Request flow: browser → Apache → .htaccess → PHP → includes/header.php

## Conventions
- Color tokens only in css/tokens.css, never inline
- New topics: copy topics/_template.php, add to includes/topics.php

## Do not
- Add npm, composer, or any build step
- Use inline styles for colors that belong in tokens.css

Use Permissions to Reduce Prompt Friction

Claude Code will ask permission before running commands unless you explicitly allow them. For your own development machine, it is worth pre-approving the commands you use constantly (test runners, linters, build tools) so the interaction is not interrupted by confirmation prompts for routine operations. The /fewer-permission-prompts skill can scan your session history and generate an appropriate allowlist automatically.

Scope Tasks Tightly at Session Start

Claude Code works best when it starts with a clear, bounded task. "Implement the rate-limiting middleware from the spec in architecture.md" will produce better results than "work on the API." The model can take a broad goal and narrow it, but you pay for that exploration in token cost and iteration time. Tight input, tight output.

Review Diffs, Not Prose

The workflow review checkpoint is the diff, not a post-hoc explanation. Once Claude reports done, run git diff or equivalent before accepting the work. Claude's explanation of what it did is generally accurate, but the code is the authority.
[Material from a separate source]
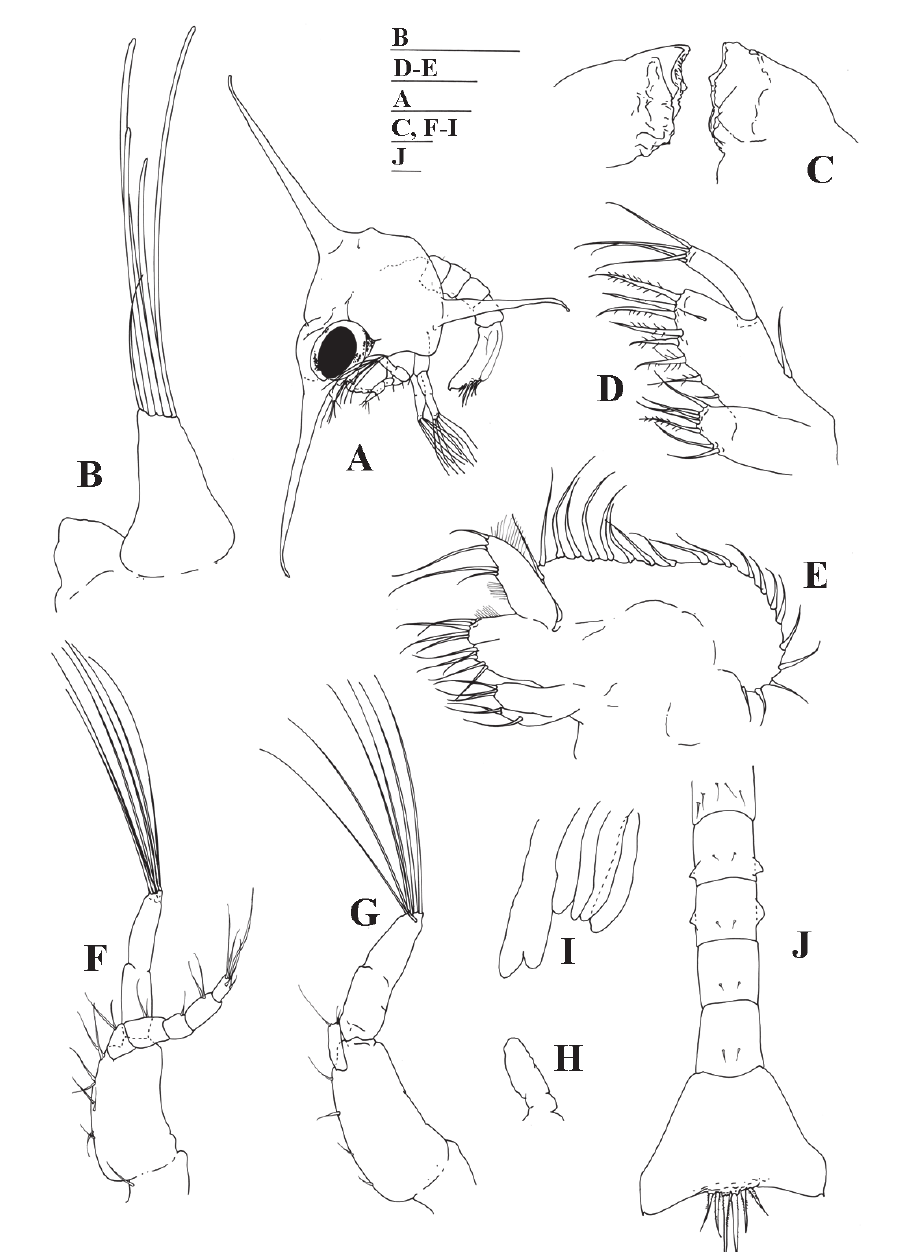
Fig . 2. – Ilia nucleus . second zoea: a, general aspect, lateral view; B, antennule and antenna; C, mandibles; d, maxillule; e, maxilla; F, first maxilliped; g, second maxilliped; H, third maxilliped; i, pereiopods; J, dorsal view of abdomen and telson. scale bars: 0.5 mm (a); 0.1 mm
Train yourself to review the actual change, not the summary of it.

# After every Claude Code session
git diff                  # what changed and where
git diff --stat           # files touched at a glance
npm test                # or whatever your test runner is
# then: git add -p to review hunks before staging

Use the Web Interface for What It's Actually Good At

Even with Claude Code as the primary tool, claude.ai remains useful for conversations that should stay conversational: working through a design decision before writing any code, reviewing a document someone shared with you, understanding an unfamiliar technology. The surfaces are complementary. The mistake is using the web interface as a substitute for Claude Code on file-intensive work, not using it at all.

Decision Heuristic

function pickYourSurface(task) {
  if (task.isProduction() || task.hasStructuredIO()) {
    return "API";          // build the integration
  }

  if (task.touchesFiles() || task.spansMultipleSessions() || task.needsTestRuns()) {
    return "Claude Code";   // agentic CLI, local memory
  }

  return "claude.ai";      // conversation, review, exploration
}

A Practical Checklist

Before starting any AI-assisted dev task:
  [ ] Does this touch files on disk?          → Claude Code, not the browser
  [ ] Does this span multiple sessions?        → Claude Code with memory files
  [ ] Does this need tests to run?             → Claude Code with permissions set
  [ ] Is this a design/review conversation?    → claude.ai or Claude Code in chat mode
  [ ] Is this going into a production pipeline? → API with caching + retry logic

Claude Code setup checklist:
  [ ] CLAUDE.md written and committed to the repo
  [ ] memory/ directory initialized and indexed
  [ ] Test runner and linter pre-approved in settings.json
  [ ] PostToolUse hooks configured for any build automation
  [ ] Habit: git diff before accepting any agentic session

API setup checklist:
  [ ] Native SDK for net-new code; OpenAI SDK only for drop-in replacements
  [ ] Prompt caching on stable system prompt and large reference docs
  [ ] Exponential backoff with jitter on all calls
  [ ] Conversation history managed explicitly — never let it grow unbounded
  [ ] Batch API for offline or non-time-sensitive workloads
The three surfaces are not competitors. They are different tools for different stages of work: the API for building, Claude Code for shipping, claude.ai for thinking. Developers who treat them as interchangeable end up doing more work than necessary. Developers who learn where each one starts and stops find they rarely need to be the integration layer themselves.